**Task objective**
Please reproduce every text line in the records below without any change, and leave the pictures out of your copy.

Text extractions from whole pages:
= = = = =

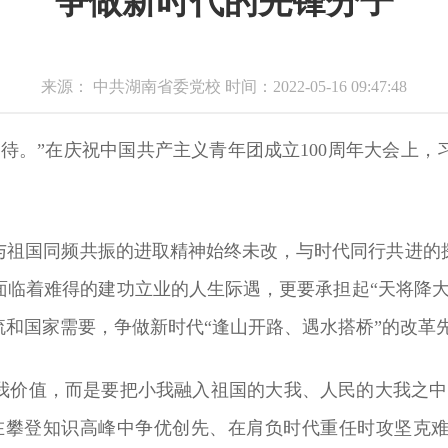
争做新时代的先锋分子
来源： 中共湖南省委党校 时间：2022-05-16 09:47:48
待。”在庆祝中国共产主义青年团成立100周年大会上
与祖国同频共振的进取精神始终未改，与时代同行共进的
面临着难得的建功立业的人生际遇，更要承担起“天将降大
和国家需要，争做新时代“逢山开路、遇水搭桥”的改革先
我价值，而是要把小我融入祖国的大我、人民的大我之中
，在攀登知识高峰中争优创先、在肩负时代重任时攻坚克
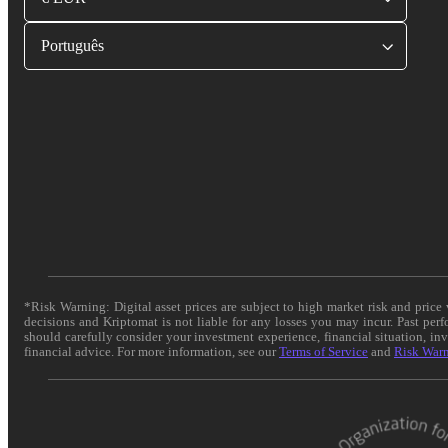
Português
*Risk Warning: Digital asset prices are subject to high market risk and pric
decisions and Kriptomat is not liable for any losses you may incur. Past per
should carefully consider your investment experience, financial situation, in
financial advice. For more information, see our
Terms of Service
and
Risk War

= = = = =

**Task output**
争做新时代的先锋分子
来源： 中共湖南省委党校 时间：2022-05-16 09:47:48
待。”在庆祝中国共产主义青年团成立100周年大会上
与祖国同频共振的进取精神始终未改，与时代同行共进的
面临着难得的建功立业的人生际遇，更要承担起“天将降大
和国家需要，争做新时代“逢山开路、遇水搭桥”的改革先
我价值，而是要把小我融入祖国的大我、人民的大我之中
，在攀登知识高峰中争优创先、在肩负时代重任时攻坚克
Português
*Risk Warning: Digital asset prices are subject to high market risk and pric
decisions and Kriptomat is not liable for any losses you may incur. Past per
should carefully consider your investment experience, financial situation, in
financial advice. For more information, see our
Terms of Service
and
Risk War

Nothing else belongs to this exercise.